*AIM OF THE TASK*
Rewrite the text of the entries below, changing every "Chat" to "Message" and keeping everything else the same. Leave out the pictures.

[Dataset records]
^^^^^^^^^^^^^^^^

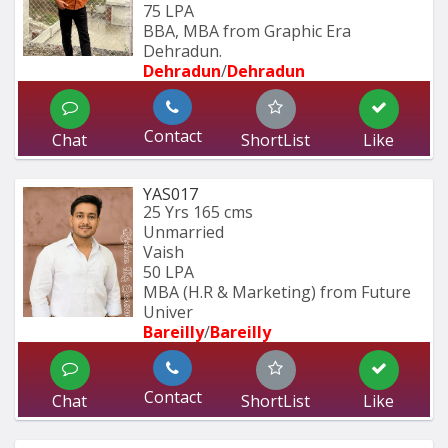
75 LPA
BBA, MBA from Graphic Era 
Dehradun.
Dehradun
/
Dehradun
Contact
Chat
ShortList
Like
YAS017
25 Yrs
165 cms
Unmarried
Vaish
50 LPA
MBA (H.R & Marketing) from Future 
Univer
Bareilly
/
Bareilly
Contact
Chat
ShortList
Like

^^^^^^^^^^^^^^^^

*TASK SOLUTION*
75 LPA
BBA, MBA from Graphic Era 
Dehradun.
Dehradun
/
Dehradun
Contact
Message
ShortList
Like
YAS017
25 Yrs
165 cms
Unmarried
Vaish
50 LPA
MBA (H.R & Marketing) from Future 
Univer
Bareilly
/
Bareilly
Contact
Message
ShortList
Like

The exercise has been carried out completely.